Le montant de l'aide octroyée à un citoyen suisse revenant de l'extérieur de l'UE/AELE n'est pas nécessairement 70-80% de son salaire antérieur comme c’est le cas en Suisse. Au lieu de cela, l’office de placement ajuste le montant au cas par cas, sur une base forfaitaire, souvent en fonction du niveau de formation et de l’emploi antérieur de la personne.
Planifier à l’avance
En plus de l’incertitude autour de ses prestations de chômage, Anne-Christine Favrod s’est retrouvée dans une situation complexe concernant son assurance maladie. Sa compagnie d'assurance avait besoin d'une preuve de sa nouvelle adresse en Suisse, tandis que les autorités locales avaient besoin d'une preuve d'assurance pour pouvoir l'inscrire à une adresse. Heureusement, elle avait entamé des discussions avec les compagnies d'assurance avant de déménager.
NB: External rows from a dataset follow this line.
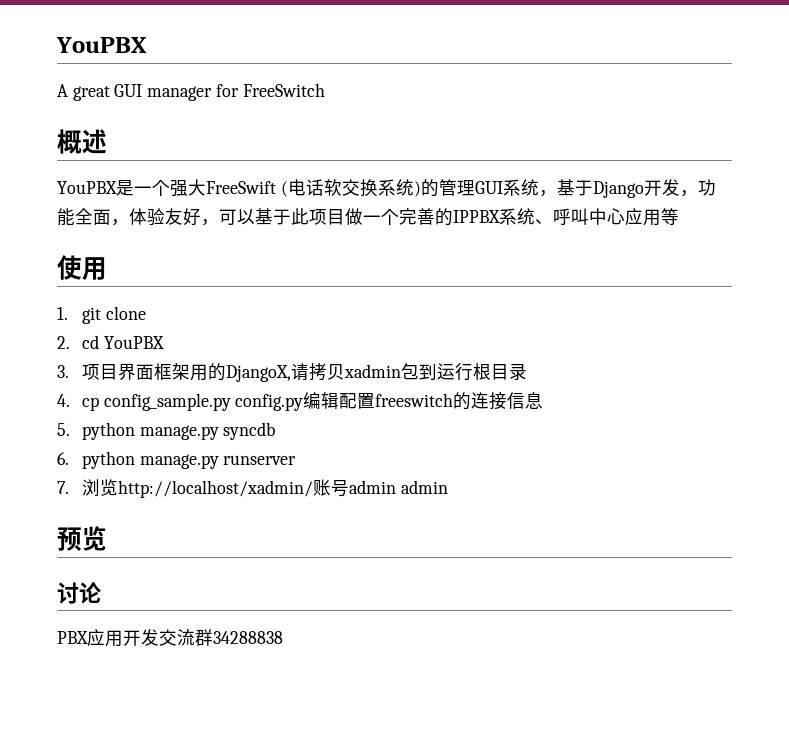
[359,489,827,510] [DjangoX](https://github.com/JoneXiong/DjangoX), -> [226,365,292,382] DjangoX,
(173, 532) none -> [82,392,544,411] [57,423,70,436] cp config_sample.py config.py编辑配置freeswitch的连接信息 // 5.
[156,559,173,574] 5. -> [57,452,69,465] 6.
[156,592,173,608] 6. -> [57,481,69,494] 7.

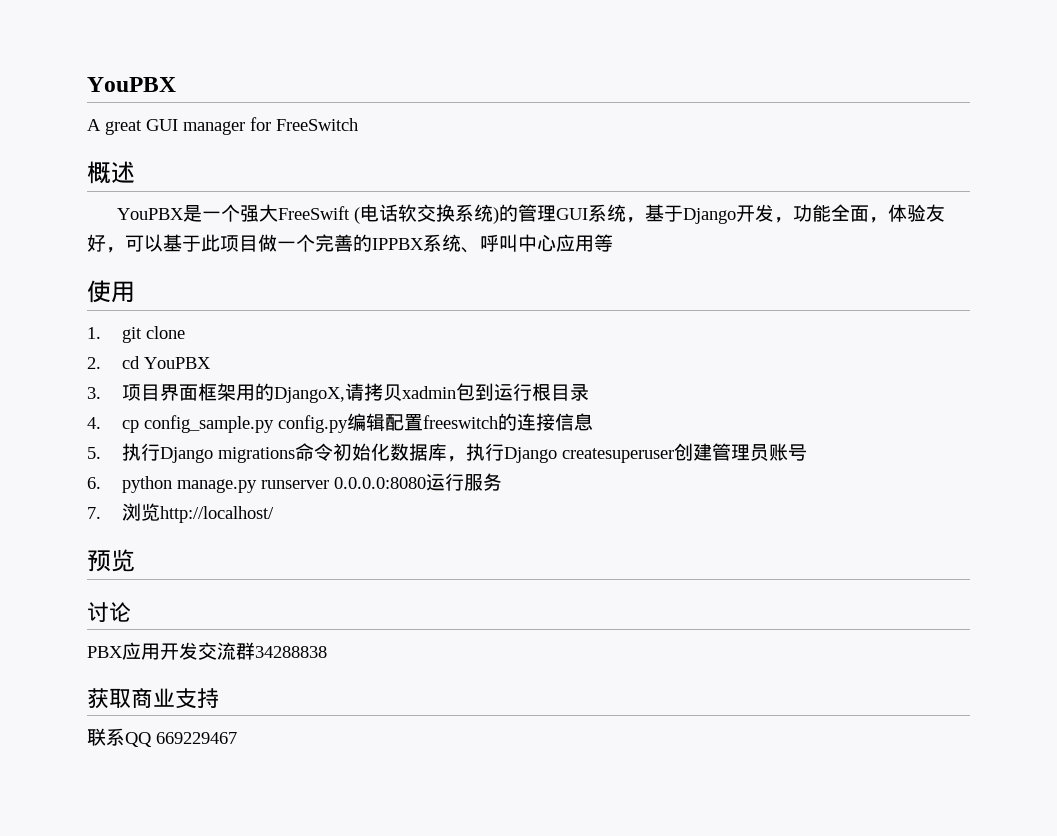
[82,422,276,440] python manage.py syncdb -> [122,443,808,463] 执行Django migrations命令初始化数据库，执行Django createsuperuser创建管理员账号
(297, 460) none -> [334,473,503,491] 0.0.0.0:8080运行服务
[118,479,448,498] http://localhost/xadmin/账号admin admin -> [160,506,275,523] http://localhost/
(283, 637) none -> [87,688,219,709] [87,728,237,747] // 获取商业支持 // 联系QQ 669229467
Elle recommande également aux personnes qui décident de revenir en Suisse de consulter le site internet de la municipalité où elles prévoient de s'installer pour obtenir une liste des documents dont elles auront besoin. Elles devront notamment se munir d’un certificat d'origine, un livret de famille, d’une preuve qu’elles possèdent une adresse par le biais d'un contrat de location et éventuellement d’un certificat de mariage.
La directrice de l’OSE Sarah Mastantuoni relève que de nombreux Suisses qui souhaitent rentrer au pays contactent leur future commune à l’avance pour obtenir des conseils. «Beaucoup pensent qu’ils connaissent le système car ils sont Suisses mais avec 26 différents cantons, il est parfois difficile de savoir à qui s’adresser», constate-t-elle.
Chômage et aide sociale
Tous les travailleurs salariés de Suisse n'ayant pas encore atteint l'âge de la retraite sont obligatoirement assurés contre le chômage. La cotisation à l'assurance-chômage est payée paritairement par l'employeur et l'employé. Les indemnités de chômage s'élèvent à 70% (80% si l’on des enfants à charge) du salaire moyen gagné au cours des six à douze derniers mois de travail.
Les prestations de l’aide sociale constituent un soutien financier à plus long terme de la part du gouvernement pour les personnes dont le revenu est inférieur au «niveau de subsistance» et qui disposent de peu d'autres biens ou épargnes. La Suisse garantit à ses résidents et à ses citoyens un droit fondamental à la subsistance, avec l'accès à l'aide sociale pour ceux qui en ont besoin.